France ‘enabled’ genocide, Rwanda report concludes
The French government bears “significant” responsibility for “enabling a foreseeable genocide”, a report commissioned by the Rwandan government concludes about France’s role before and during the horror in which an estimated 800,000 people were slaughtered in 1994.
The report comes amid efforts by Rwanda to document the role of French authorities before, during, and after the genocide, part of the steps by France’s President Emmanuel Macron to improve relations with the central African country.
The 600-page report says that France “did nothing to stop” the massacres, in April and May 1994, and in the years after the genocide tried to cover up its role and even offered protection to perpetrators.
It concludes that in years leading up to the genocide, former French President Francois Mitterrand and his administration had knowledge of preparations for the massacres — yet supported the government of the then-Rwandan President Juve´nal Habyarimana despite “warning signs”.
“The French government was neither blind nor unconscious about the foreseeable genocide,” the authors stress.

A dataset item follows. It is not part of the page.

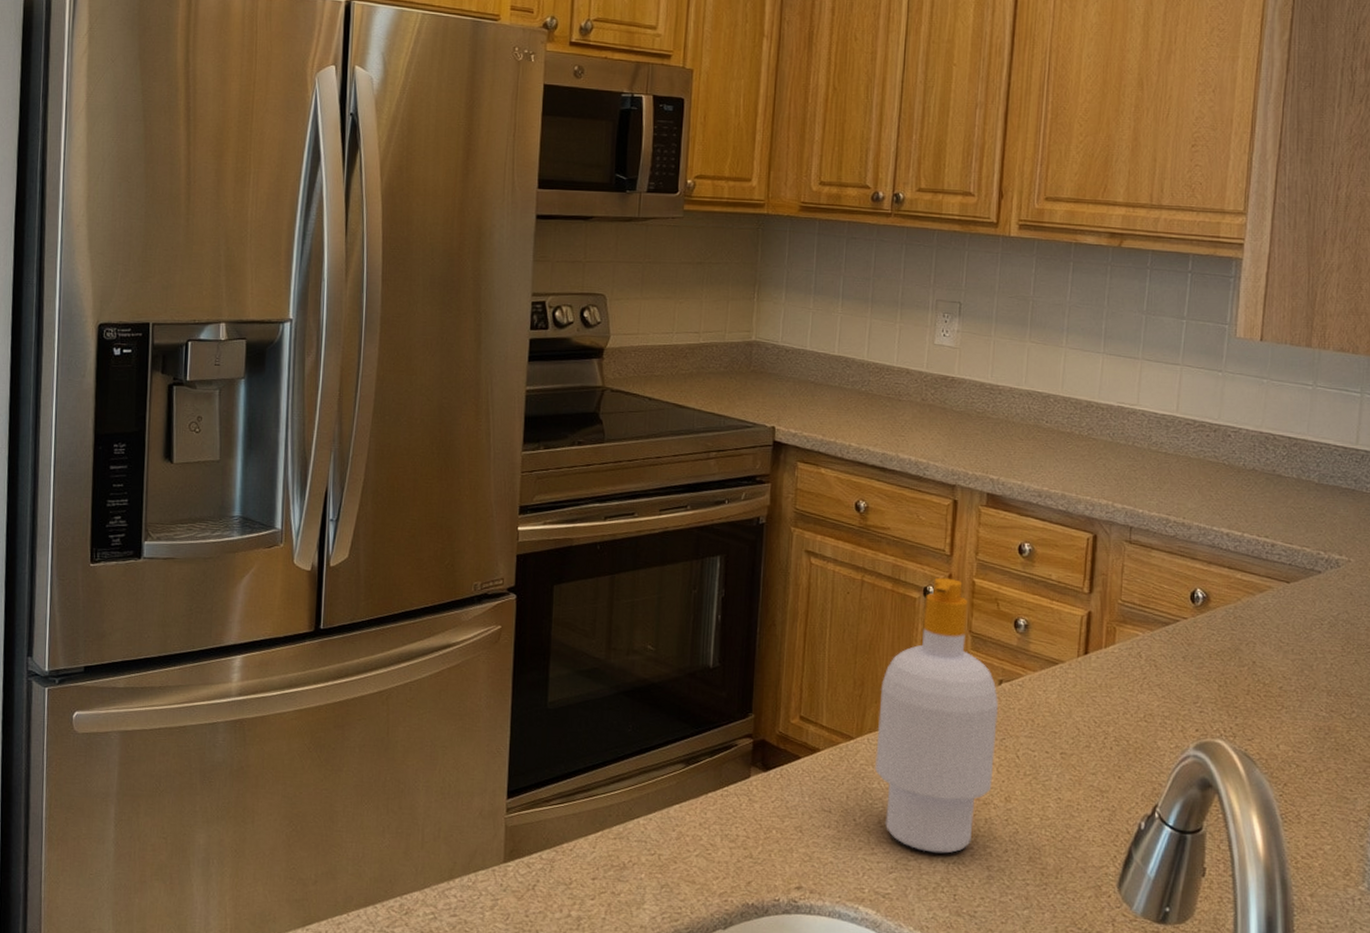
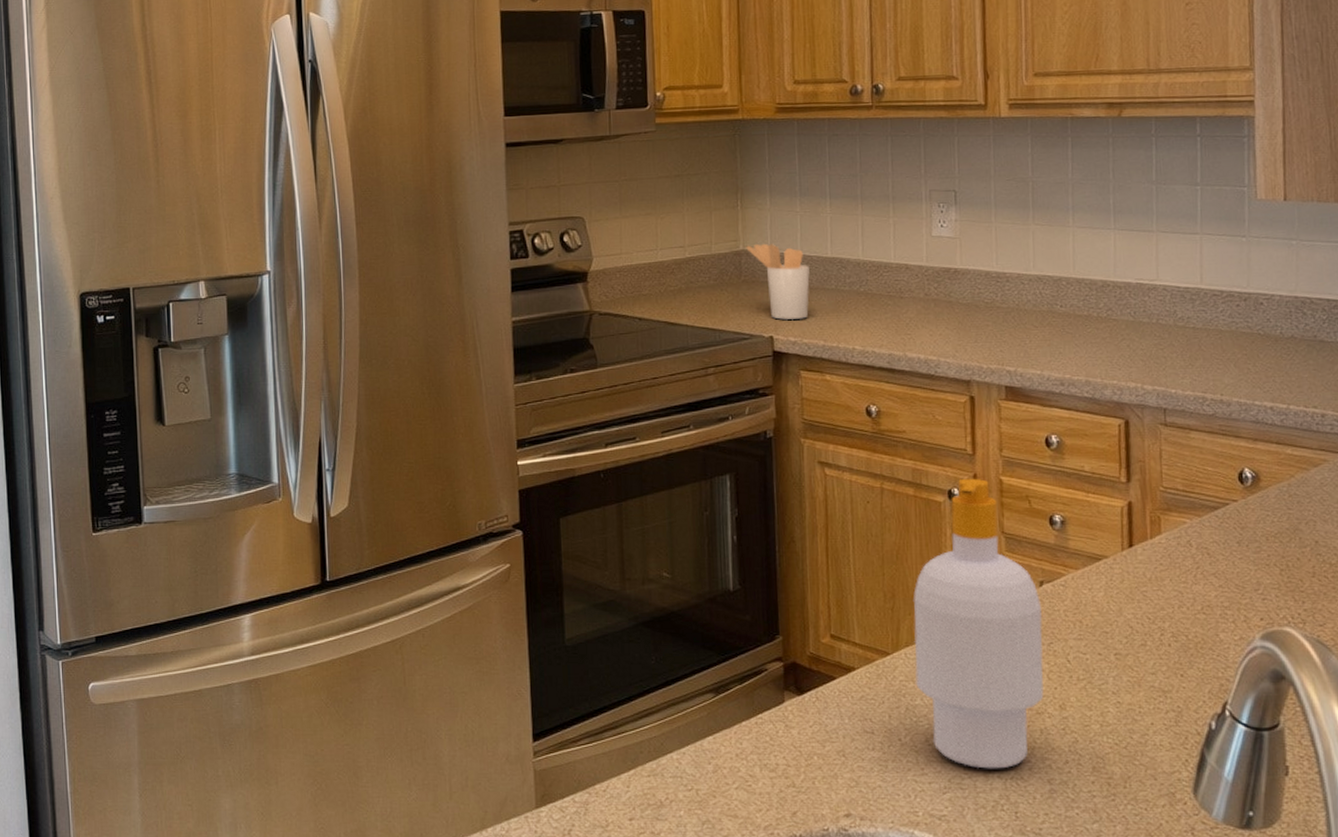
utensil holder: none [758,336,816,413] -> present [746,243,810,321]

The Rwandan report comes less than a month after a French report, commissioned by Macron, concluded French authorities had been “blind” to the preparations for genocide and reacted too slowly to appreciate the extent of the killings. It concluded that France had “heavy and overwhelming responsibilities” by not responding to the drift that led to the slaughter that killed mainly ethnic Tutsis and the moderate Hutus who tried to protect them. Groups of extremist Hutus carried out the killings.
A top official in Macron’s office yesterday welcomed the report as a “decisive step” which showed “the willingness expressed by Rwandan authorities to write a shared history and, above all, to look to a common future”.